→ Exercise directions
Please convert all the items below into one numbered list of their lines, skipping blank lines and leaving out the pictures.

→ Rows
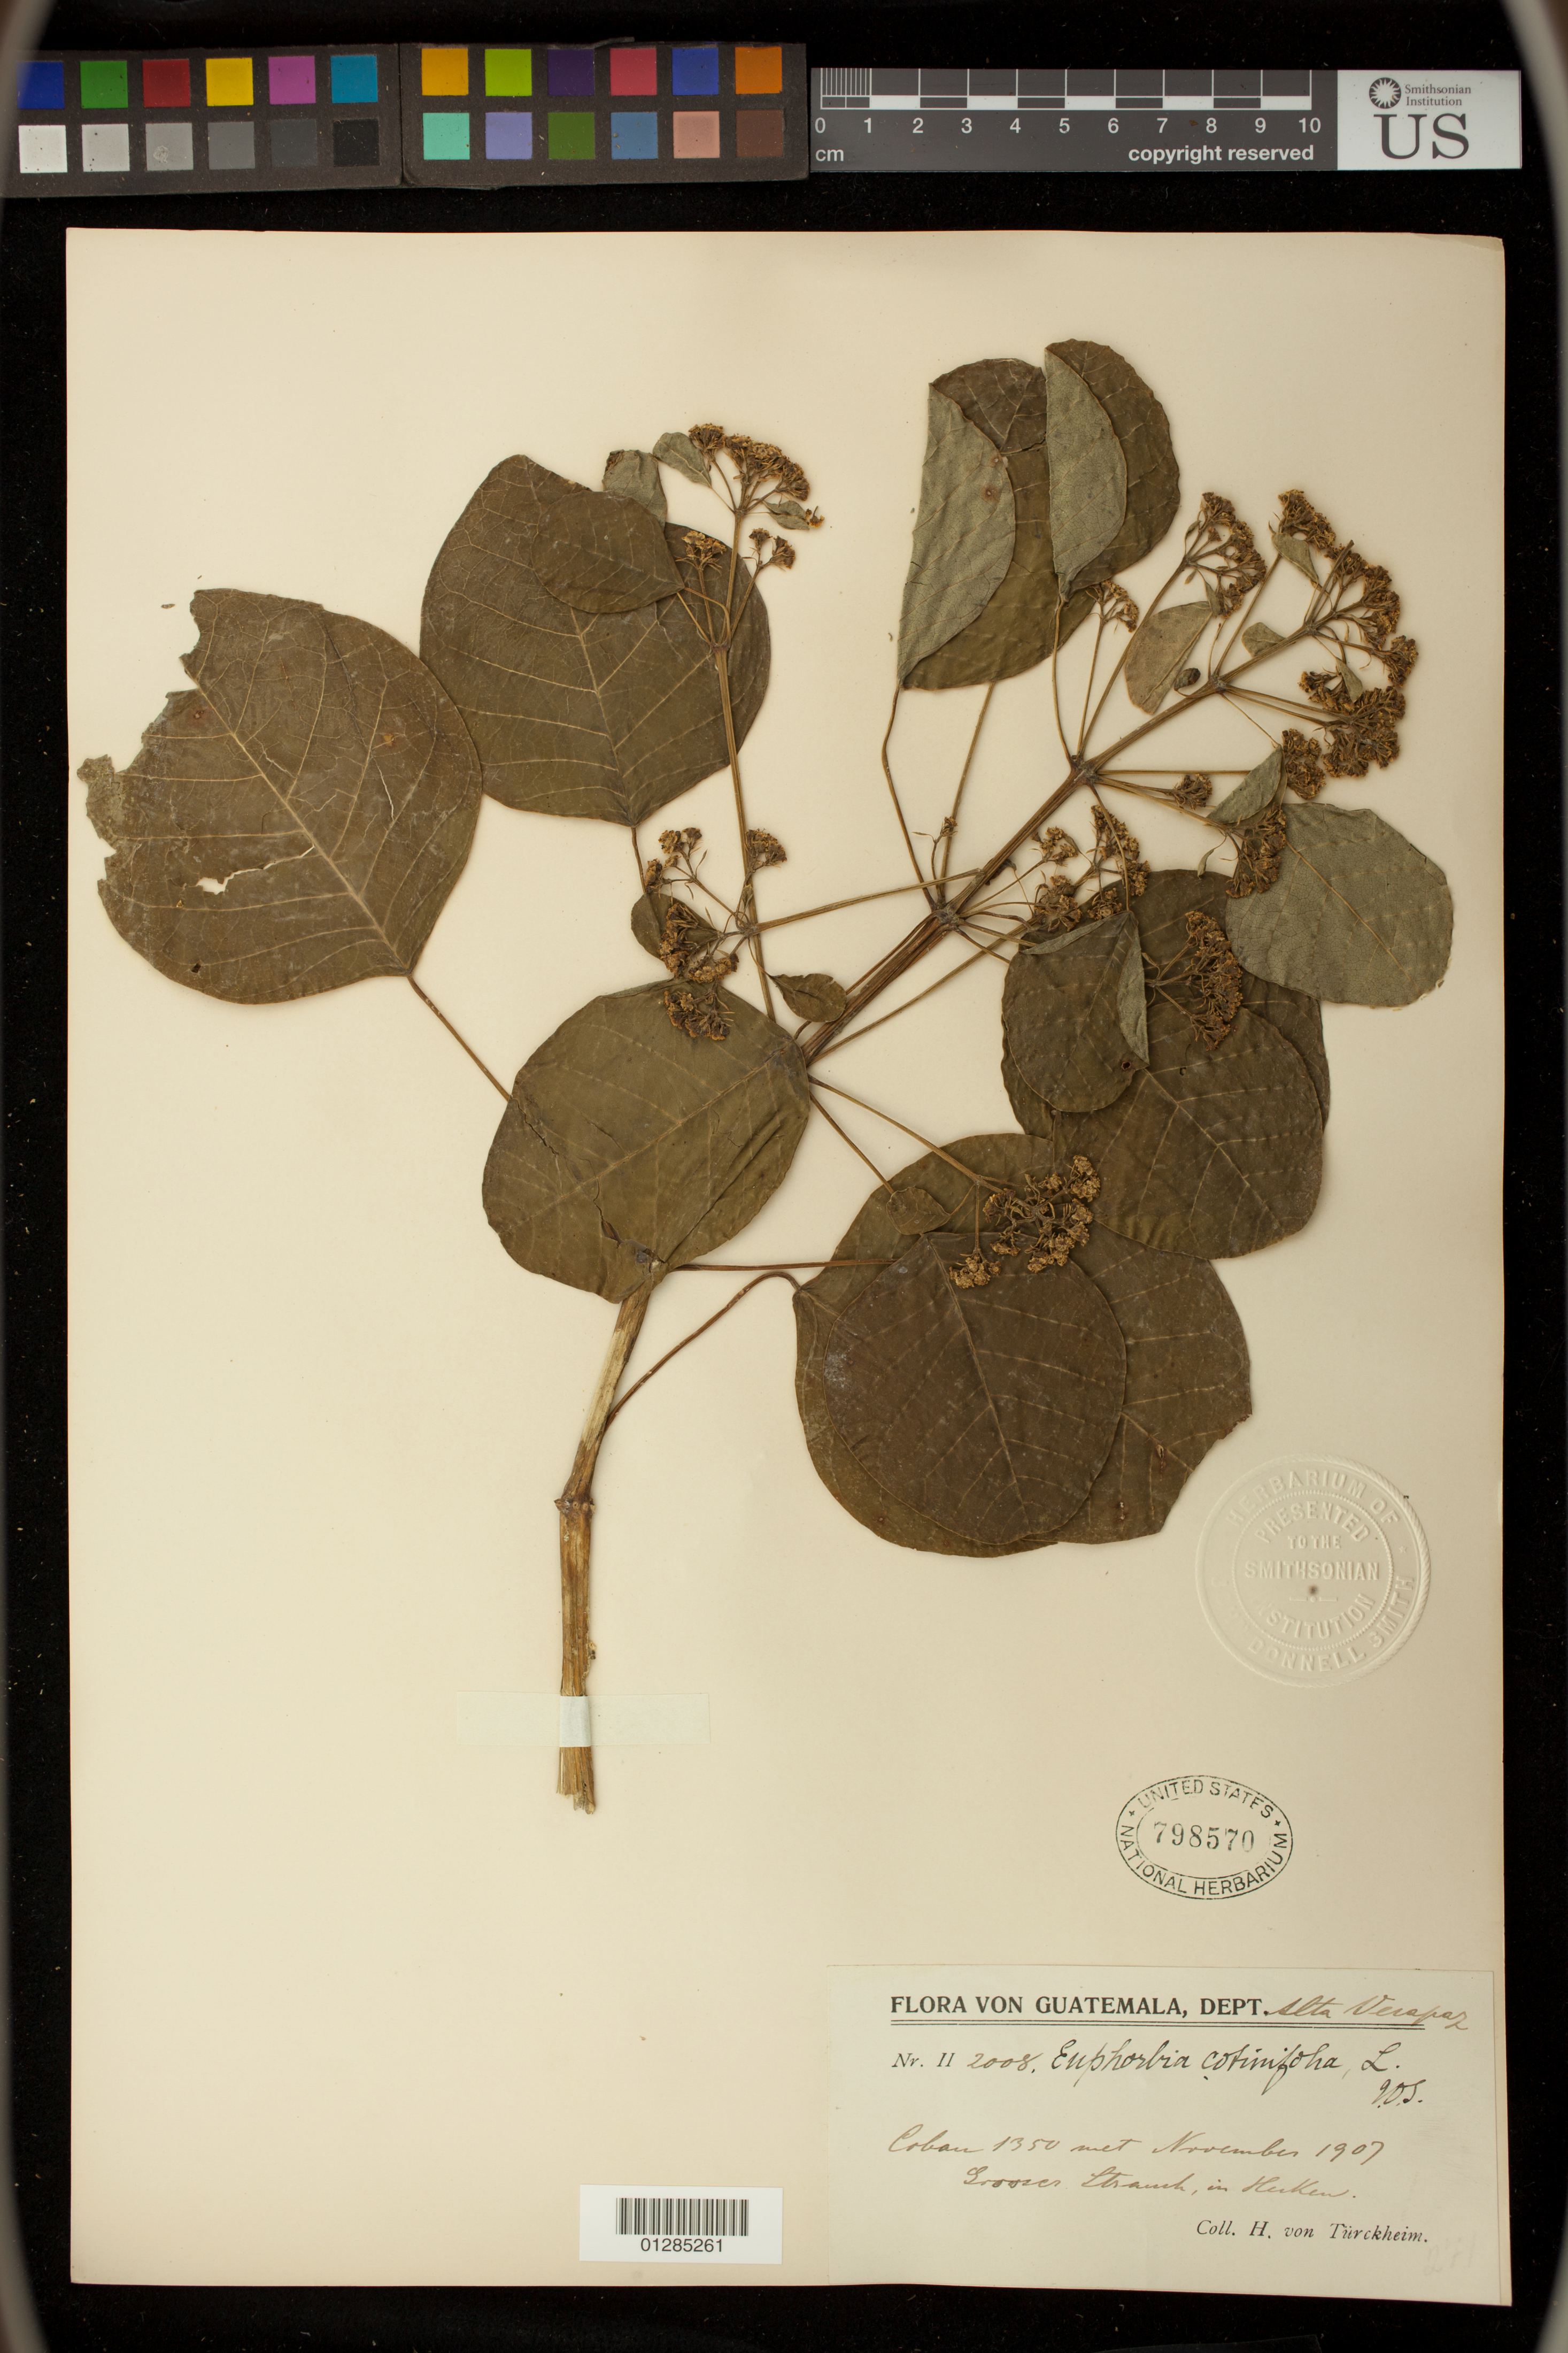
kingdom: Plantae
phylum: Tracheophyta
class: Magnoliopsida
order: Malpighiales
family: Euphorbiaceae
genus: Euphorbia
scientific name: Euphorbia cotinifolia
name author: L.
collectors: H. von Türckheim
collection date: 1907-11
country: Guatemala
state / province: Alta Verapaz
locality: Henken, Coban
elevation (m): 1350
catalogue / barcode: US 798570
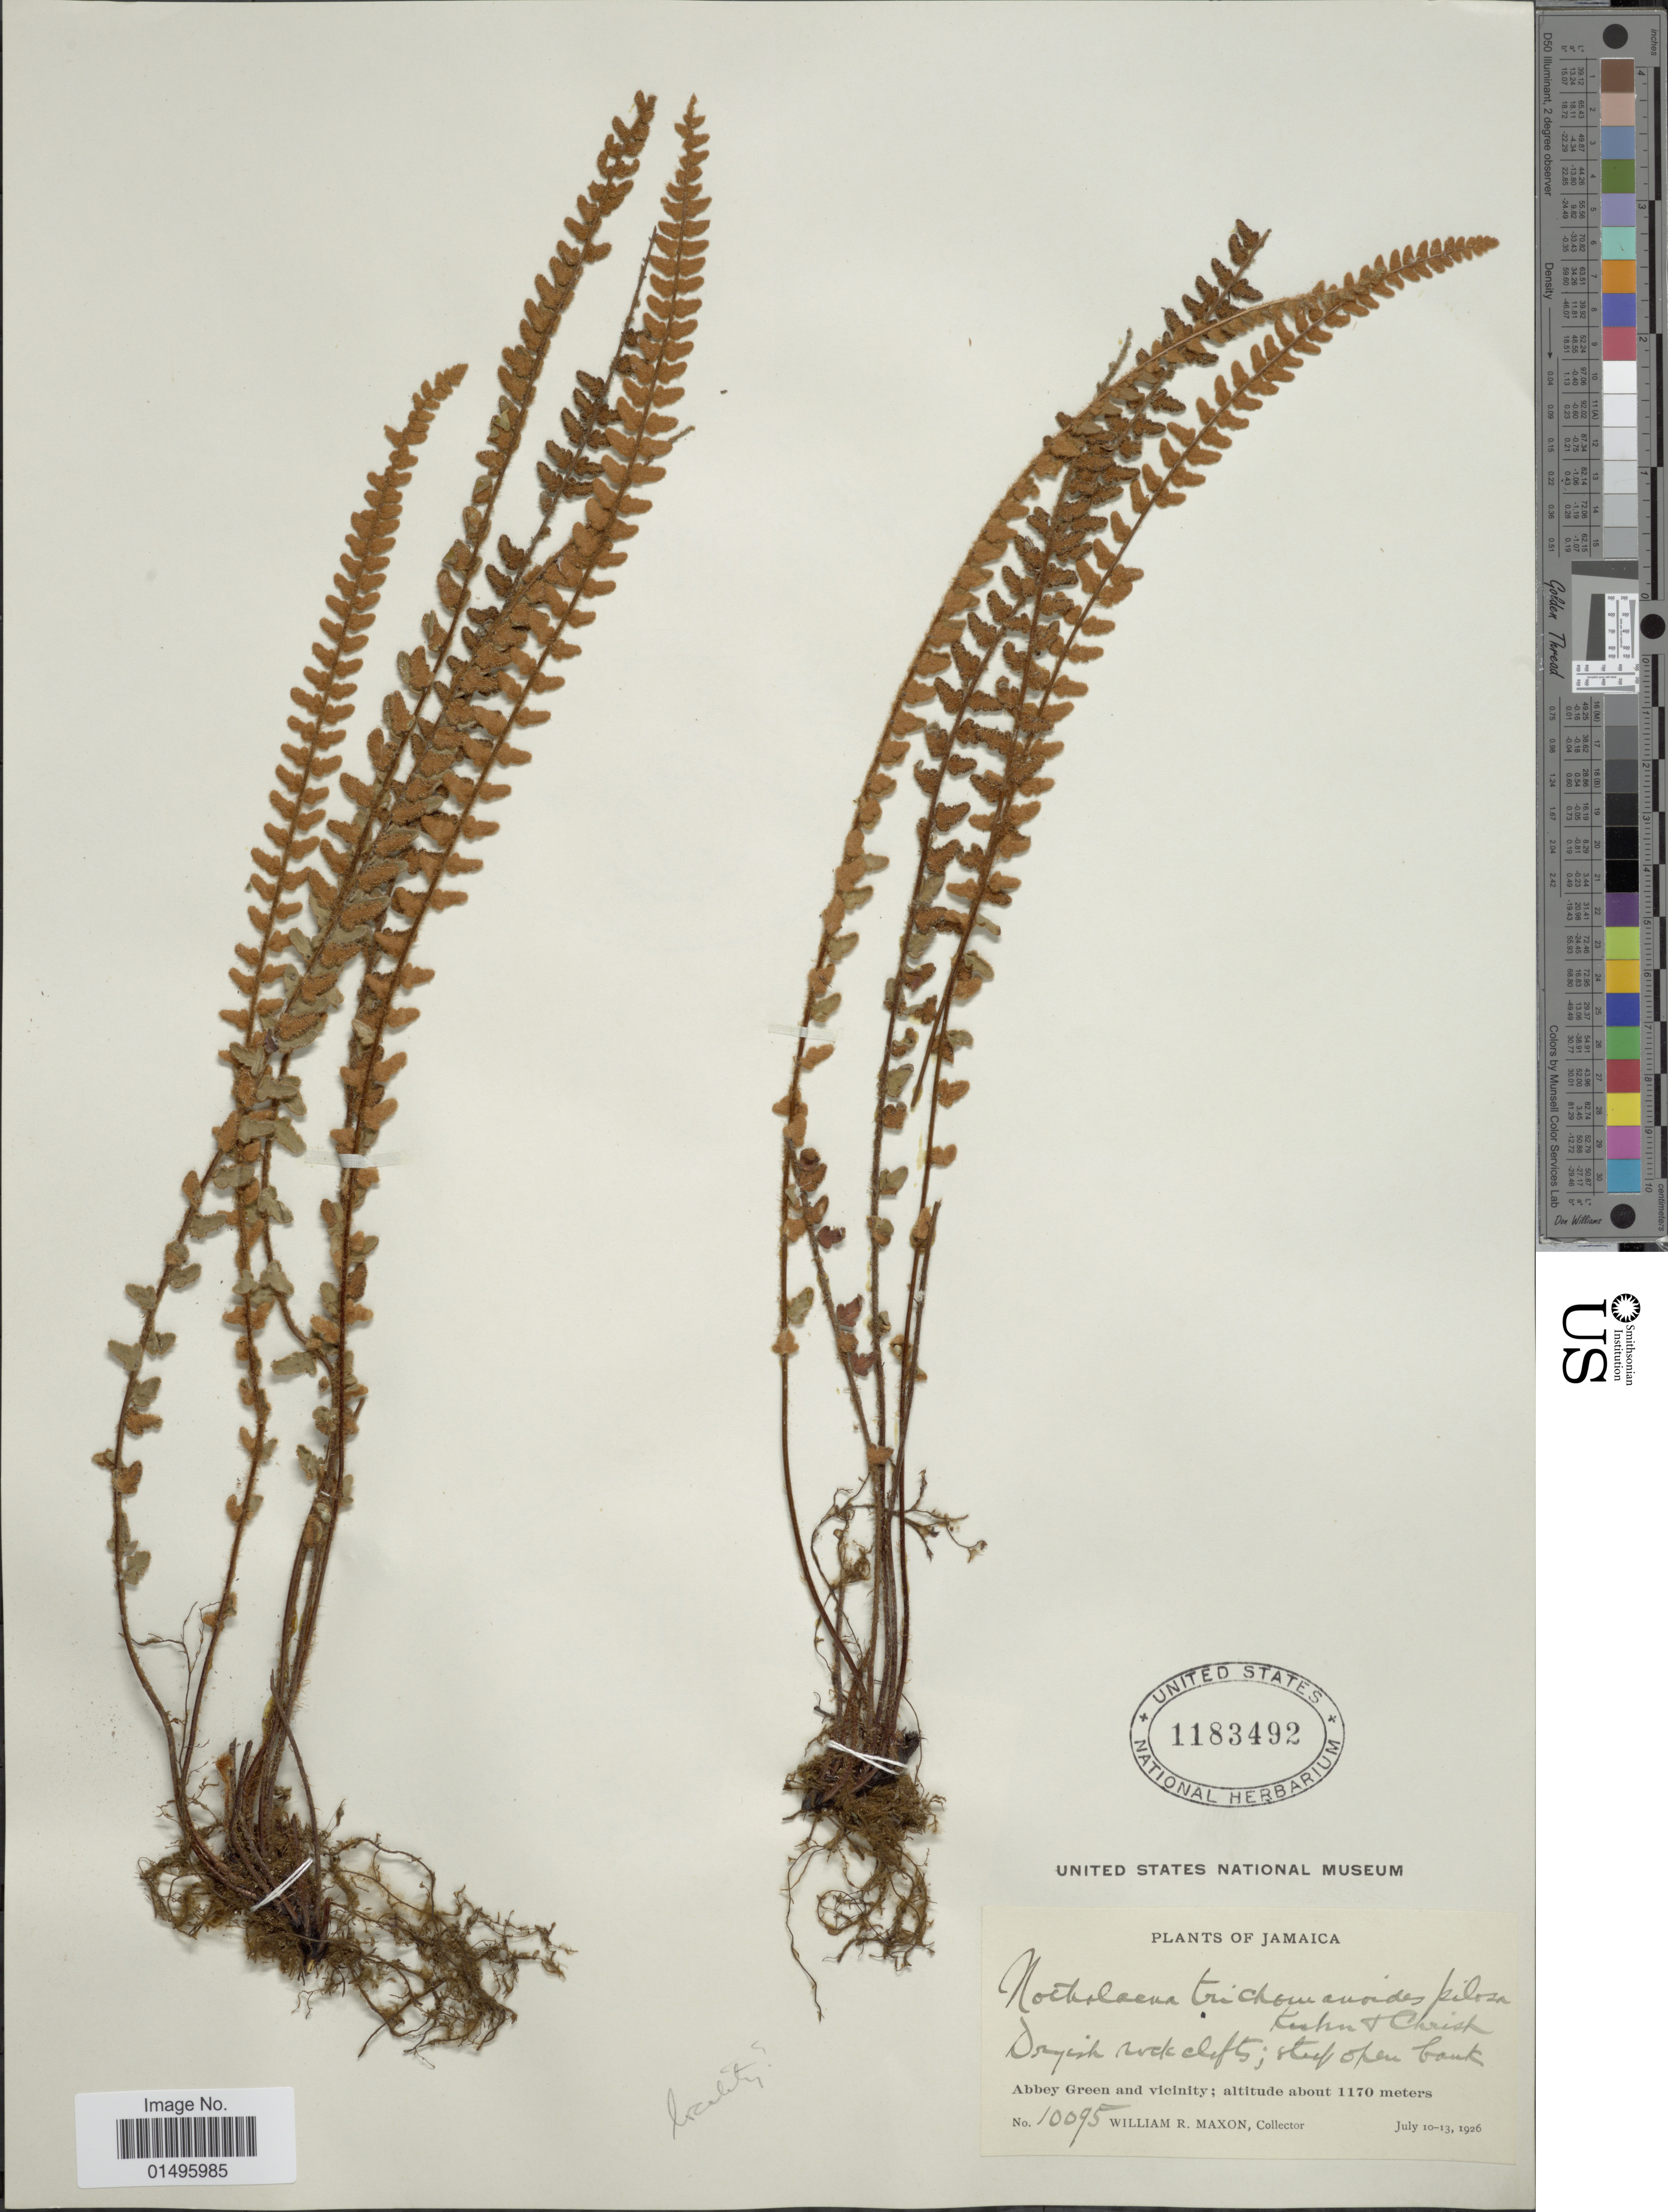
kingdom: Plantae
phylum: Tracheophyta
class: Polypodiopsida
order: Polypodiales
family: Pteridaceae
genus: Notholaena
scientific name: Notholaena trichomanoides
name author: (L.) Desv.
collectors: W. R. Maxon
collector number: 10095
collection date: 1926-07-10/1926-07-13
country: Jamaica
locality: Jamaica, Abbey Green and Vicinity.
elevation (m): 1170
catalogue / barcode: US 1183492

→ Written answer
1. kingdom: Plantae
2. phylum: Tracheophyta
3. class: Magnoliopsida
4. order: Malpighiales
5. family: Euphorbiaceae
6. genus: Euphorbia
7. scientific name: Euphorbia cotinifolia
8. name author: L.
9. collectors: H. von Türckheim
10. collection date: 1907-11
11. country: Guatemala
12. state / province: Alta Verapaz
13. locality: Henken, Coban
14. elevation (m): 1350
15. catalogue / barcode: US 798570
16. kingdom: Plantae
17. phylum: Tracheophyta
18. class: Polypodiopsida
19. order: Polypodiales
20. family: Pteridaceae
21. genus: Notholaena
22. scientific name: Notholaena trichomanoides
23. name author: (L.) Desv.
24. collectors: W. R. Maxon
25. collector number: 10095
26. collection date: 1926-07-10/1926-07-13
27. country: Jamaica
28. locality: Jamaica, Abbey Green and Vicinity.
29. elevation (m): 1170
30. catalogue / barcode: US 1183492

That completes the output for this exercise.